A cultura – palavra e conceito – é de origem romana.
A palavra “cultura” origina-se de
colere – cultivar, habitar, tomar
conta, criar e preservar – e relaciona-se essencialmente com o trato do homem
com a natureza, no sentido do amanho e da preservação da natureza até que ela
se torne adequada à habitação humana. Como tal, a palavra indica uma atitude de
carinhoso cuidado e se coloca em aguda oposição a todo esforço de sujeitar a
natureza à dominação do homem.
Em decorrência, não se aplica apenas
ao amanho do solo, mas pode designar, outrossim, o “culto” aos deuses, o
cuidado com aquilo que lhes pertence. Creio ter sido Cícero quem primeiro usou
a palavra para questões do espírito e da alma. Ele fala de excolere animum, cultivar o espírito, e de cultura animi no mesmo sentido em que falamos ainda hoje de um
espírito cultivado, só que não mais estamos cônscios do pleno conteúdo
metafórico de tal emprego...
O significado da palavra “cultura”,
porém, dificilmente é esgotado por esses elementos estritamente romanos. Mesmo
a cultura animi de Cícero sugere
alguma coisa como gosto e, de maneira geral, sensibilidade à beleza, mas não
naqueles que fabricam coisas belas, isto é, os artistas mesmos, e sim nos
espectadores, os que se movem entre elas.

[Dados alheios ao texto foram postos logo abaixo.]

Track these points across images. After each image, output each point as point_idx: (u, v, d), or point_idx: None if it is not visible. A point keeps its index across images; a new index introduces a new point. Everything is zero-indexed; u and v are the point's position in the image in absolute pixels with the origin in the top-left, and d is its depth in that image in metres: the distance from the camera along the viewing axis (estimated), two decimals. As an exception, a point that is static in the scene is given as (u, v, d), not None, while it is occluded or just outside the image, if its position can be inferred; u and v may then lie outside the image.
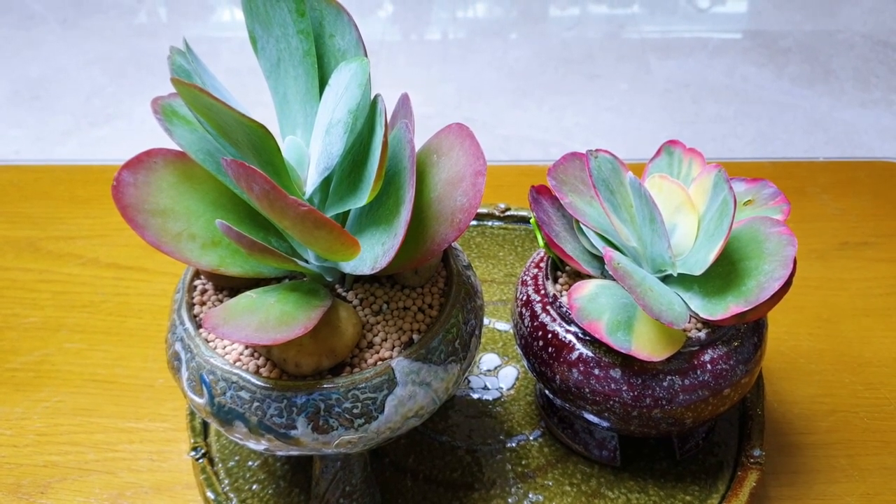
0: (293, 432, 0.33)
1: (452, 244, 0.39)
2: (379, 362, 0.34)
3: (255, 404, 0.32)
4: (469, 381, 0.46)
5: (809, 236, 0.58)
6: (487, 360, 0.48)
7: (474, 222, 0.58)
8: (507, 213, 0.58)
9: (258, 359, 0.34)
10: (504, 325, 0.50)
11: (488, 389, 0.46)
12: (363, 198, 0.32)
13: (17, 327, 0.53)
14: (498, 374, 0.47)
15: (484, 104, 1.40)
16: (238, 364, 0.33)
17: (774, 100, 1.39)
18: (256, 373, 0.33)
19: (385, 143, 0.30)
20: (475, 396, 0.45)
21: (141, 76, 1.49)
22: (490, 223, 0.58)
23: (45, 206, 0.63)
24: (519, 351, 0.41)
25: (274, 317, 0.31)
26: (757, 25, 1.65)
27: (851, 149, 1.26)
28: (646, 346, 0.35)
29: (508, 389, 0.46)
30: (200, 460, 0.41)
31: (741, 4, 1.75)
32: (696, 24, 1.67)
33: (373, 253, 0.32)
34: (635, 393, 0.36)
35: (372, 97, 0.32)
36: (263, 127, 0.29)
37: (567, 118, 1.37)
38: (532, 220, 0.39)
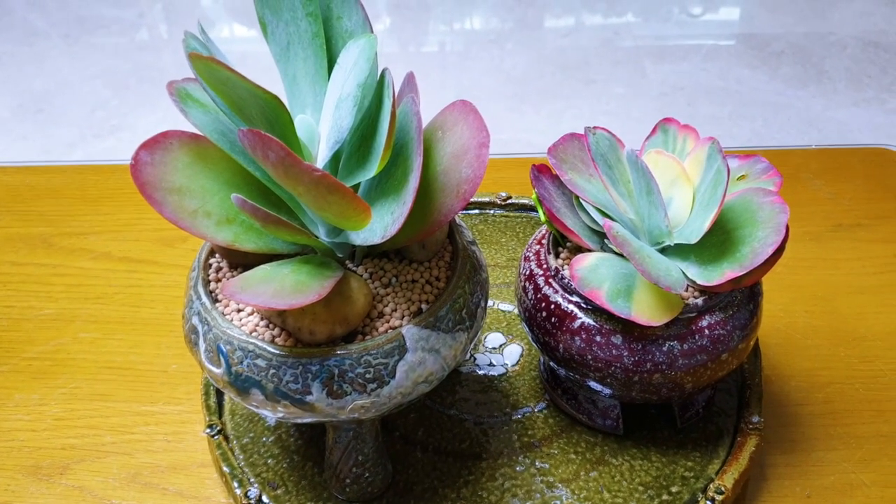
0: (308, 398, 0.34)
1: (457, 221, 0.41)
2: (390, 330, 0.35)
3: (272, 371, 0.34)
4: (475, 359, 0.47)
5: (804, 219, 0.60)
6: (492, 338, 0.49)
7: (477, 210, 0.59)
8: (509, 201, 0.59)
9: (273, 329, 0.35)
10: (508, 306, 0.51)
11: (494, 366, 0.47)
12: (372, 169, 0.33)
13: (33, 319, 0.54)
14: (503, 351, 0.48)
15: (482, 110, 1.41)
16: (254, 334, 0.35)
17: (768, 101, 1.41)
18: (272, 342, 0.34)
19: (394, 113, 0.31)
20: (481, 373, 0.47)
21: (143, 89, 1.51)
22: (492, 211, 0.59)
23: (57, 204, 0.64)
24: (523, 325, 0.42)
25: (289, 285, 0.33)
26: (749, 29, 1.67)
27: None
28: (645, 311, 0.36)
29: (513, 366, 0.47)
30: (216, 437, 0.43)
31: (733, 11, 1.78)
32: (690, 30, 1.70)
33: (382, 222, 0.33)
34: (636, 358, 0.38)
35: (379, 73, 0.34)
36: (277, 98, 0.30)
37: (565, 122, 1.39)
38: (534, 196, 0.41)
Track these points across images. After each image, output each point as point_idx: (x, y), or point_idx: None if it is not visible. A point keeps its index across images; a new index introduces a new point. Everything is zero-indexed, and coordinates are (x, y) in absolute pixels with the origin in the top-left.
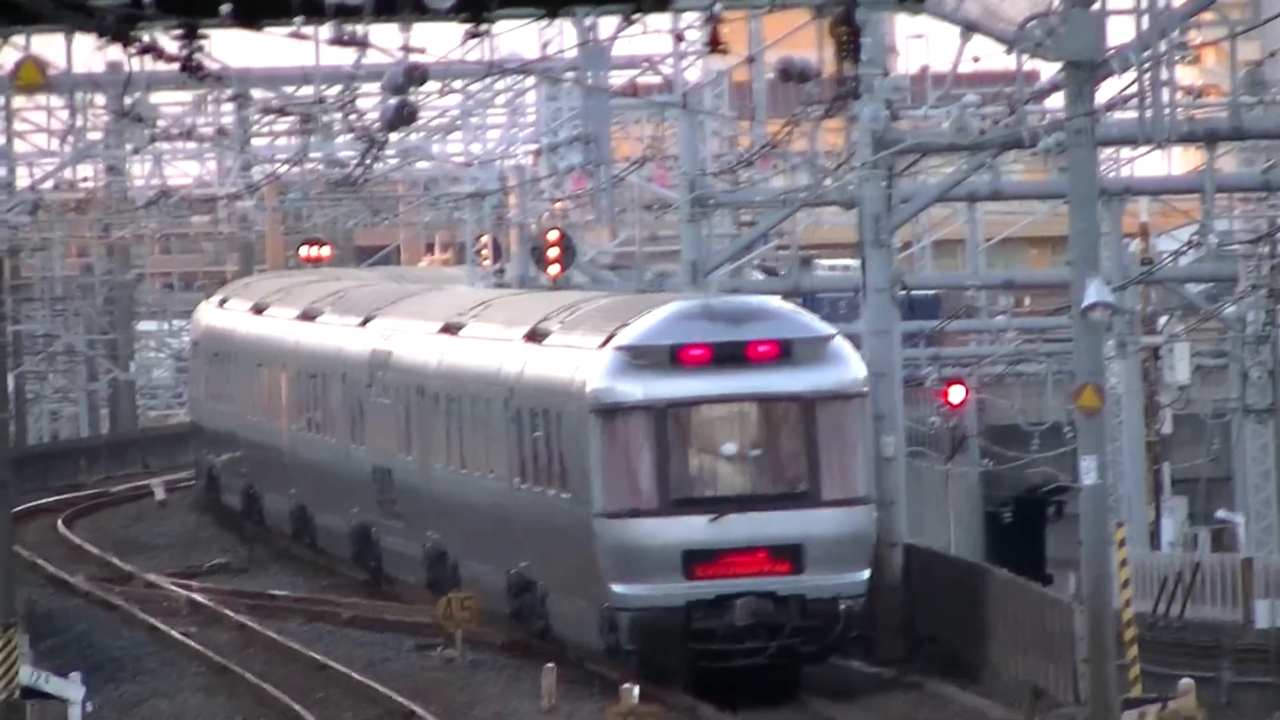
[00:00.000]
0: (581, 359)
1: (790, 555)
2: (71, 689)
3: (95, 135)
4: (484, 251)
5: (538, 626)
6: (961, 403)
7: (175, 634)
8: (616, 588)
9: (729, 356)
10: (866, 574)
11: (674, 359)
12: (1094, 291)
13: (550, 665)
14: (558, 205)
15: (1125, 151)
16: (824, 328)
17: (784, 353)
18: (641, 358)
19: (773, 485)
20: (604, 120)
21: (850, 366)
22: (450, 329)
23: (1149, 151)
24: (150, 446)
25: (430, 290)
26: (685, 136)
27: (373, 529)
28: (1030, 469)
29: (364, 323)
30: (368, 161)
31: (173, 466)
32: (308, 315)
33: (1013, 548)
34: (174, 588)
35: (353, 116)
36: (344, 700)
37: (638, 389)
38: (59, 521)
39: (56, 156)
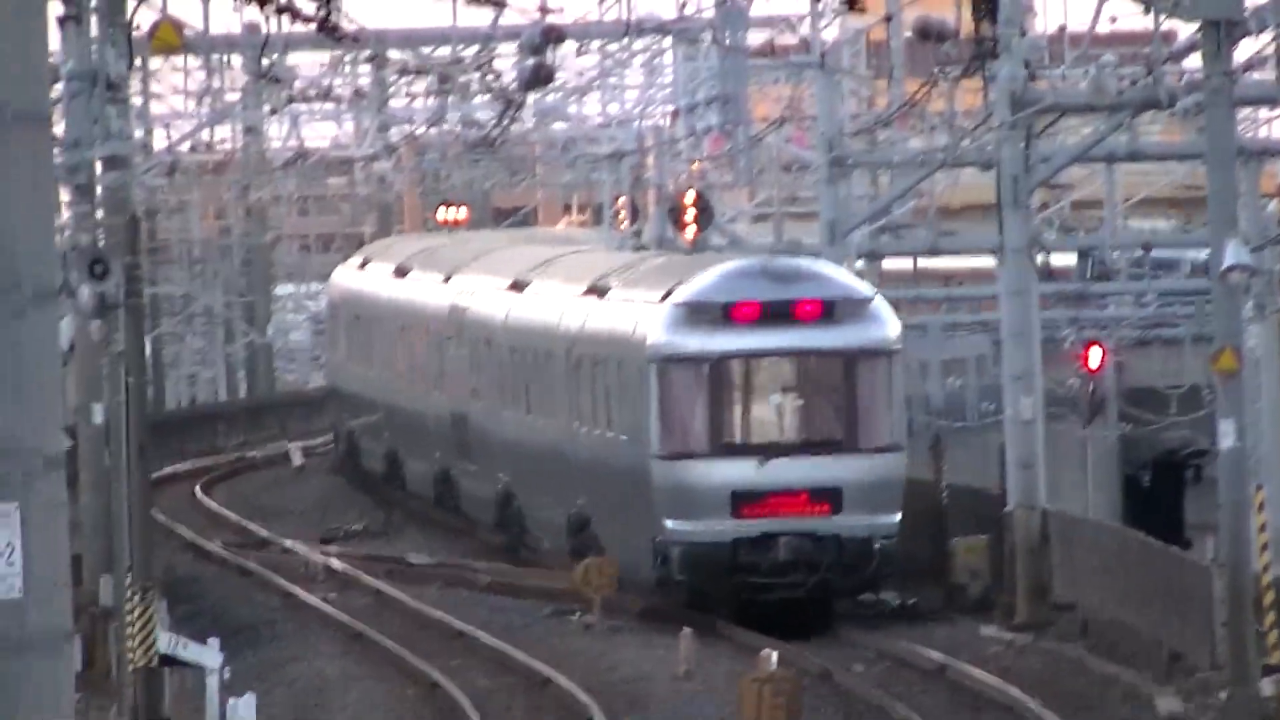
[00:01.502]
0: (641, 313)
1: (829, 498)
2: (209, 655)
3: (232, 97)
4: (621, 213)
5: None
6: (1100, 365)
7: (311, 600)
8: (670, 523)
9: (777, 314)
10: (898, 516)
11: (726, 315)
12: (1232, 253)
13: (688, 630)
14: (695, 166)
15: (1263, 111)
16: (865, 289)
17: (827, 311)
18: (697, 313)
19: (814, 433)
20: (741, 80)
21: (887, 325)
22: (517, 285)
23: None
24: (288, 411)
25: (503, 249)
26: (823, 97)
27: (452, 471)
28: (1169, 432)
29: (446, 279)
30: (505, 122)
31: (310, 431)
32: (400, 272)
33: (1151, 511)
34: (311, 553)
35: (490, 77)
36: (480, 666)
37: (693, 341)
38: (196, 487)
39: (194, 118)
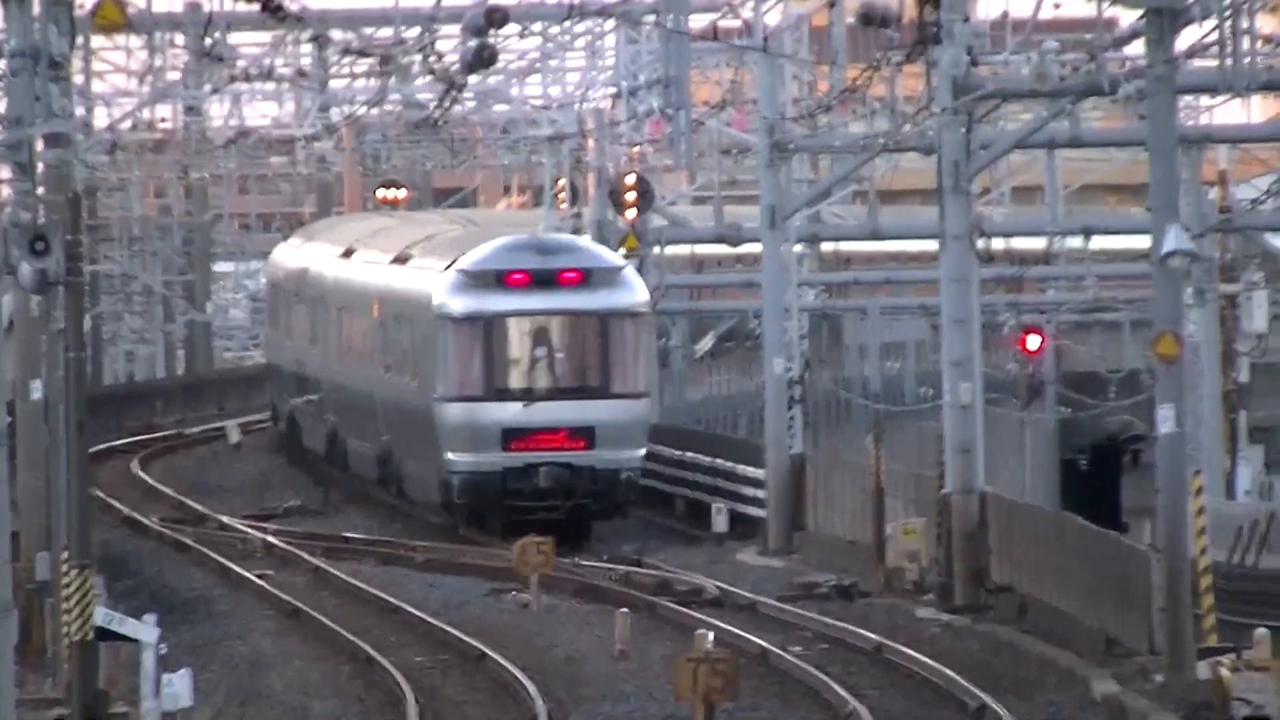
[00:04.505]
0: (431, 278)
1: (585, 435)
2: (145, 630)
3: (174, 75)
4: (561, 195)
5: (395, 489)
6: (1039, 350)
7: (249, 576)
8: (451, 456)
9: (543, 280)
10: (643, 451)
11: (500, 281)
12: (1173, 239)
13: (624, 611)
14: (635, 149)
15: (1204, 99)
16: (617, 260)
17: (585, 278)
18: (475, 278)
19: (573, 380)
20: (683, 64)
21: (636, 291)
22: (346, 253)
23: (1228, 99)
24: (226, 388)
25: (344, 222)
26: (764, 81)
27: (296, 414)
28: (1107, 417)
29: (301, 246)
30: (446, 104)
31: (249, 408)
32: (286, 243)
33: (1089, 495)
34: (249, 530)
35: (432, 58)
36: (416, 643)
37: (472, 303)
38: (134, 463)
39: (135, 96)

E semelhante amor à beleza os
gregos possuíam, é claro, em grau extraordinário. Nesse sentido, compreendemos
por cultura a atitude para com, ou melhor, o modo de relacionamento prescrito
pelas civilizações com respeito às menos úteis e mais mundanas coisas, as obras
de artistas, poetas, músicos, filósofos e daí por diante.